Si ce système a permis de se mettre en conformité avec le cadre légal, il a aussi permis de répondre aux exigences de différents référentiels de certification (gestion responsable, traçabilité, légalité). Dans ce contexte, ces entreprises voient leur système de traçabilité « connecté » comme une opportunité de communiquer sur la mise en œuvre de leurs engagements en termes de gestion responsable.

Toujours dans un souci de transparence et plus spécialement dans le cadre de la mise en œuvre du Règlement Bois de l’Union Européenne1, les négociants en bois rencontrent régulièrement des difficultés pour justifier de l’origine, voire de la légalité de leurs approvisionnements. Il est ainsi très rarement possible de pouvoir justifier de l’origine de ses produits bois en dehors des processus offerts par les schémas de certifications. Ces processus ne permettant pas d’obtenir une traçabilité par pied reliant une grume ou un produit bois à un arbre d’origine.

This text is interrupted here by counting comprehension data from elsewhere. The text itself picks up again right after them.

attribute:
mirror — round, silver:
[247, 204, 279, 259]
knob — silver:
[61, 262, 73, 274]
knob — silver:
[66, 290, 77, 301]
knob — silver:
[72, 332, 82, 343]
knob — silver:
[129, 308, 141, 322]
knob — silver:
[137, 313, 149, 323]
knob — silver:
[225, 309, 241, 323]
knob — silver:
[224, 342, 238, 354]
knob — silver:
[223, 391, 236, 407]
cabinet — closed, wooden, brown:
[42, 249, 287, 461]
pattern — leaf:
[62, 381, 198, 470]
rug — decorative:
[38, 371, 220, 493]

Les principales attentes des différents interlocuteurs du projet peuvent donc être résumées de la manière suivante :

  • Résoudre les problèmes liés aux opérations de saisies manuelles des données de traçabilité ;
  • Communiquer sur la mise en œuvre des engagements en termes de gestion responsable ;
  • Permettre aux négociants et autres acteurs du secteur bois de tracer des produits bois jusqu’aux zones de récolte.

 

Le projet d’amélioration et de valorisation des systèmes de traçabilité forestière par les technologies mobiles

Porté par le GFBC (Groupement de la Filière Bois au Cameroun) et financé par le Programme EU FAO Flegt à hauteur de 72.289 USD, ce projet d’une durée de 9 mois est conduit au travers des quatre entreprises suivantes : Pallisco, CIFM, FIPCAM et CUF.

Tenant compte des attentes liées à la traçabilité de ces entreprises, l’objectif principal du projet a été d’améliorer et de valoriser les systèmes de traçabilité forestière par les technologies mobiles.

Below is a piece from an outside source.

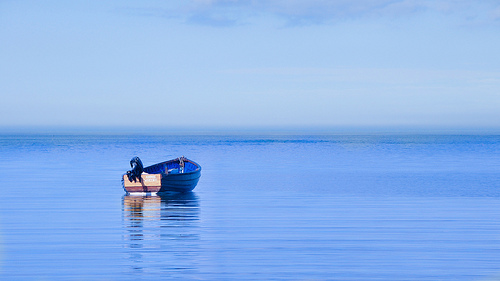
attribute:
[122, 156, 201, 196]
boat — empty, motorboat, blue, brown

De manière schématique et au travers d’un étiquetage des grumes au niveau des parcs de rupture de ces entreprises, le projet a permis de mettre en place les outils suivants :

  • Des applications sur smartphone dédiées aux entreprises pour la gestion des parcs à grumes, en particulier les étapes 1) d’arrivée des grumes sur parc à bois ; 2) de réception des grumes par le client ; 3) d’évacuation des grumes ;
  • Une application web et smartphone dédiée au grand public pour consulter les données de traçabilité des grumes après scan de l’étiquette de la grume ou saisie de ses informtions (faire le lien vers la rubrique pour tracer les poduits).

En addition à ces résultats, différentes avancées ont également été permises :

  • Un gain de temps sur l’ensemble des opérations du parc à bois grâce à la diminution des saisies manuelles ;
  • Une gestion des flux de bois en direct sur le parc à bois ;
  • Un accès rapide aux données de traçabilité.